Thanks @s-vincent , I'll test the new changes with disabled recycling.


Re: 4096 SharedBuffer

Just wanted to add an extra note on testing the 4096 SharedBuffer changes. Under a real-world deployment as described in the comment here: https://github.com/freelan-developers/freelan/issues/74#issuecomment-431638703, I bootstrapped the FreeLAN network bringing up each node one by one starting with Linux A

After the network was stable, I rebooted Linux A. Linux A experienced very high CPU usage after reboot. I could not recover network communication between any nodes. I still think there's something fundamentally incorrect under the hood as @richman1000000 alluded to. So I'm glad @s-vincent was able to identify something more fundamental that could be causing issues.

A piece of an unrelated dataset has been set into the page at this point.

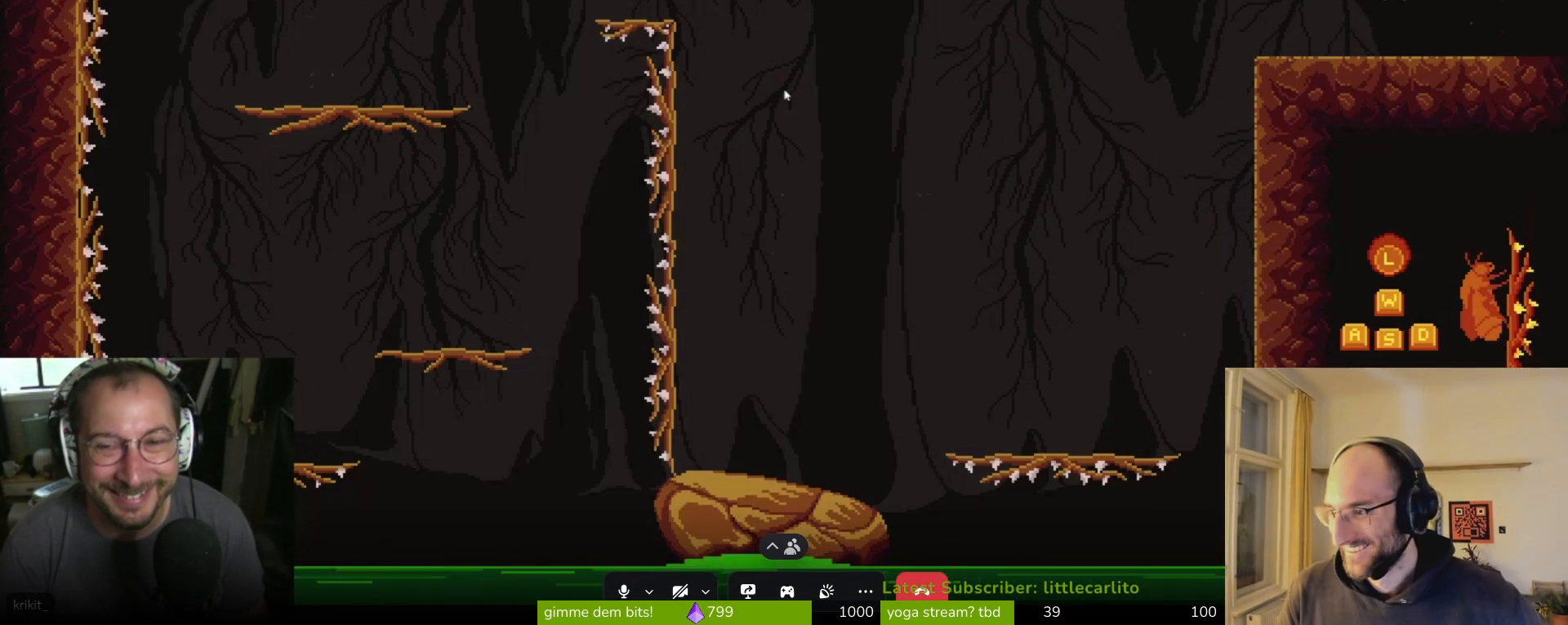
{"buttons": [], "left_stick": "center", "right_stick": "center", "events": [[133, "CIRCLE", "up"], [367, "CIRCLE", "down"], [500, "CIRCLE", "up"]]}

@richman1000000 , I think you have a good idea but we should also keep in mind that any host that experiences issues like this should be able to handle invalid sessions without the help or aid of other hosts resetting their buffers. With networking code, we can't assume all nodes are trustworthy. A malicious attacker can choose to ignore any "reset" messages and still cause harm to the target host.


I'll report back with results on disabled recycling shortly.

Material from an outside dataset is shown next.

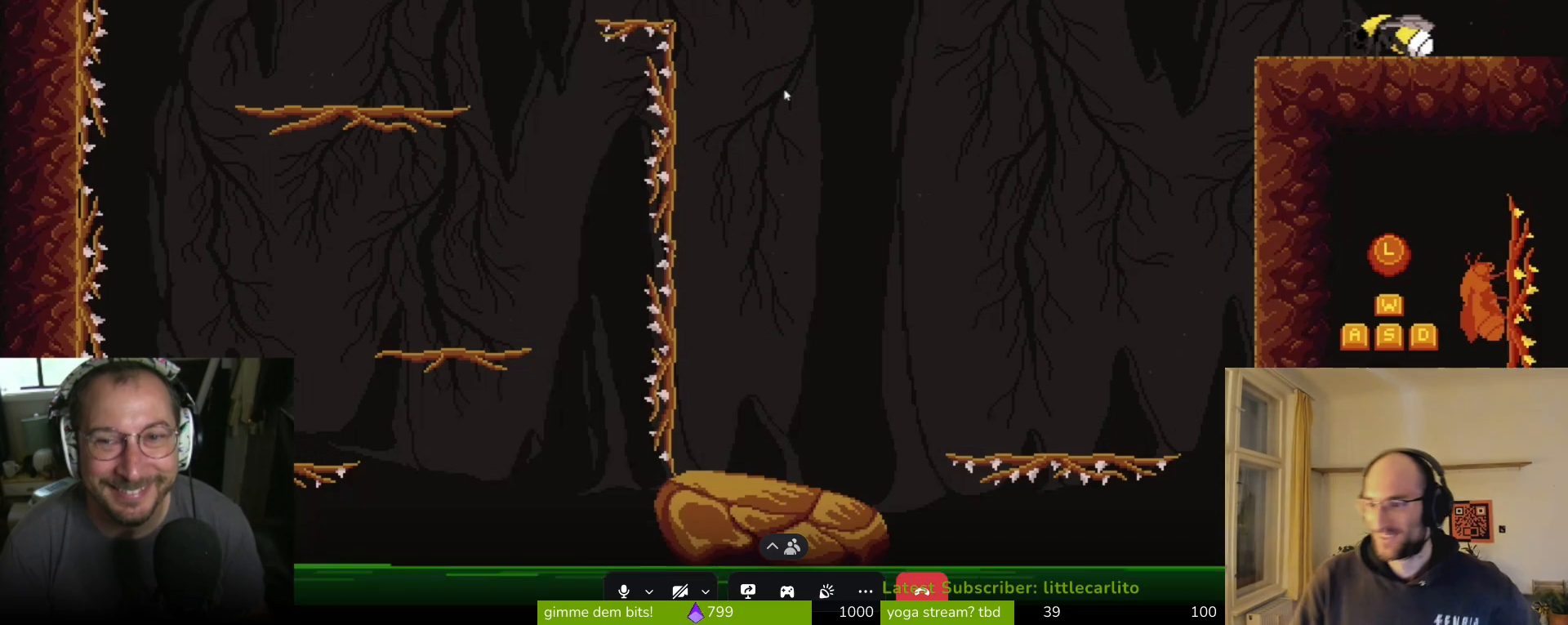
{"buttons": [], "left_stick": "down", "right_stick": "center", "events": [[100, "CIRCLE", "down"], [133, "left_stick", "down"], [167, "CIRCLE", "up"], [233, "CIRCLE", "down"], [333, "CIRCLE", "up"], [400, "CIRCLE", "down"], [500, "CIRCLE", "up"]]}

bchavez commented 5 years ago

Hi @s-vincent ,

I tested the disabled recycling mechanism and we have very good results. Excellent work Sebastien. We now have a sawtooth pattern in memory usage when flood attacks occur. Memory is now reclaimed by the operating system:

taskmgr_2473

The freelan.exe recovers to a respectable 13 MB. Peak memory usage during a flood attack reached up to 237 MB (unbounded) and memory consumption only lasted for the duration of the flood attack.


Test Environment and Topology

powerpnt_2476


Important Observations and Notes

Overall, this is a very good step in the right direction. I will continue to do more testing.

Thanks, Brian

:car: :blue_car: "Let the good times roll..."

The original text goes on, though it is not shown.